A verified merchant is someone who buys pi network coins and resell it to exchanges looking forward to hold till mainnet launch.
I will leave the telegram contact of my personal pi merchant to trade with.
@Pi_vendor_247
USDA Loans in California: A Comprehensive Overview.pptxmarketing367770
USDA Loans in California: A Comprehensive Overview
If you're dreaming of owning a home in California's rural or suburban areas, a USDA loan might be the perfect solution. The U.S. Department of Agriculture (USDA) offers these loans to help low-to-moderate-income individuals and families achieve homeownership.
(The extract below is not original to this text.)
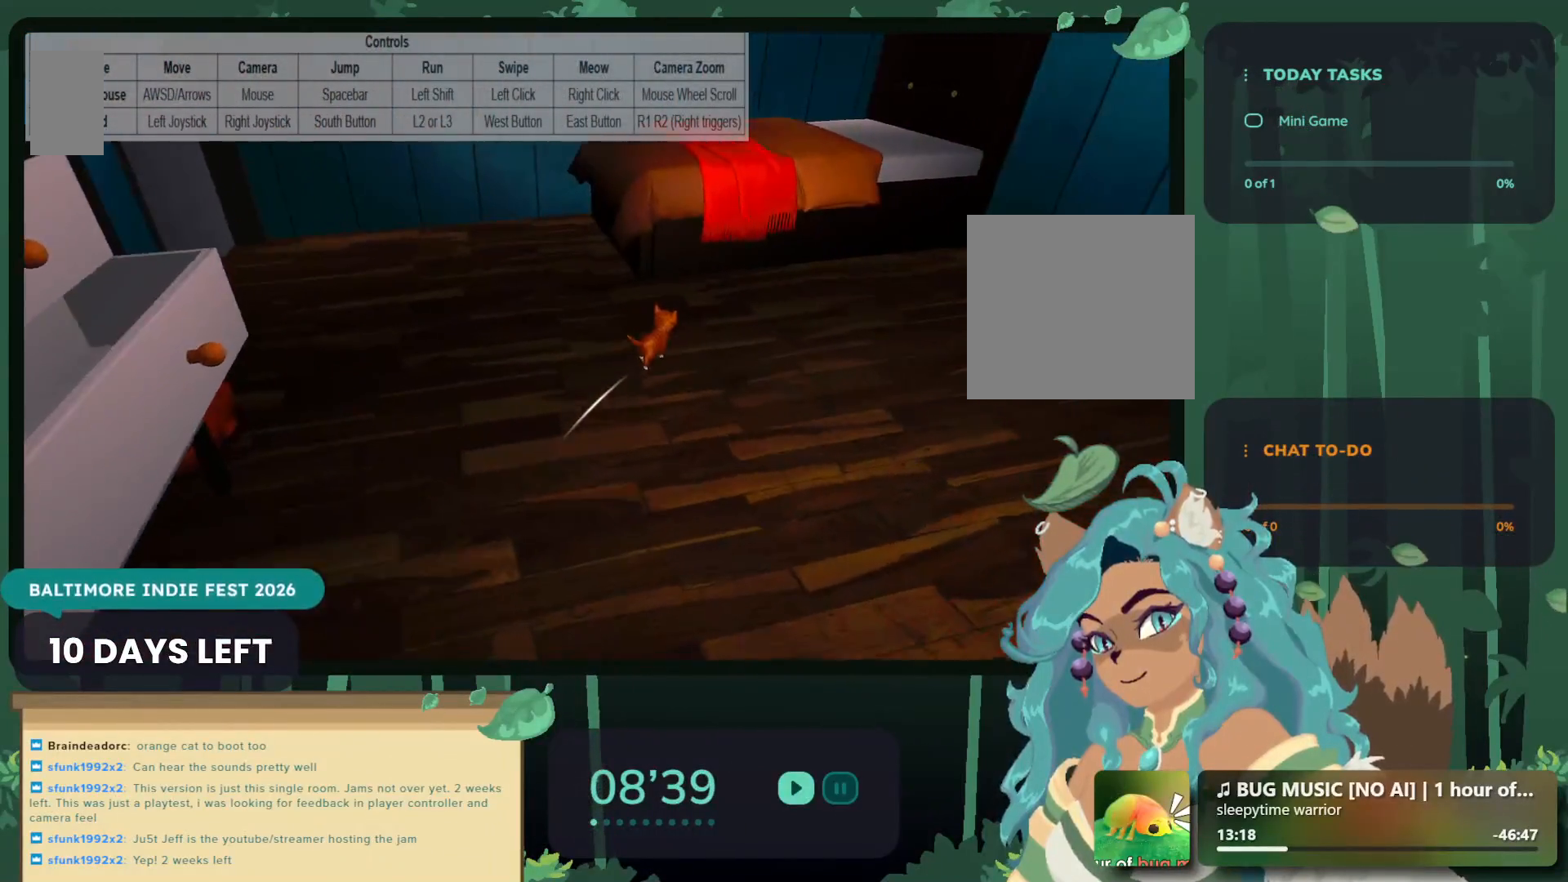
{"dt_ms": 500, "buttons": [], "left_stick": "up-right", "right_stick": "center", "events": []}
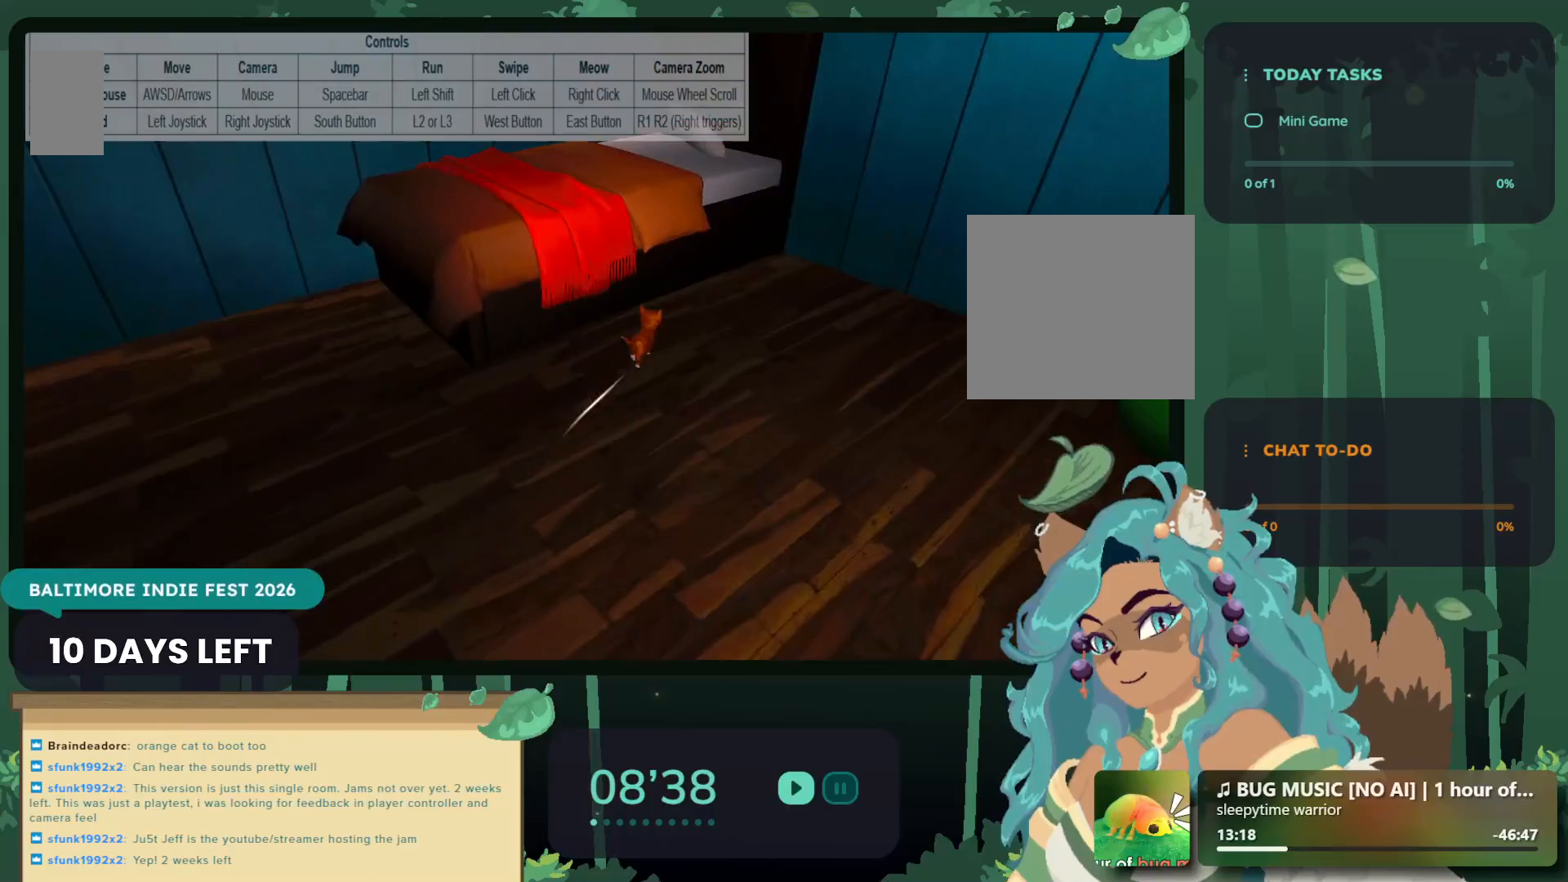
{"dt_ms": 500, "buttons": [], "left_stick": "right", "right_stick": "center", "events": [[100, "left_stick", "center"], [433, "left_stick", "right"]]}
Key Features of USDA Loans:
Zero Down Payment: USDA loans require no down payment, making homeownership more accessible.
Competitive Interest Rates: These loans often come with lower interest rates compared to conventional loans.
Flexible Credit Requirements: USDA loans have more lenient credit score requirements, helping those with less-than-perfect credit.
Guaranteed Loan Program: The USDA guarantees a portion of the loan, reducing risk for lenders and expanding borrowing options.
Eligibility Criteria:
Location: The property must be located in a USDA-designated rural or suburban area. Many areas in California qualify.
Income Limits: Applicants must meet income guidelines, which vary by region and household size.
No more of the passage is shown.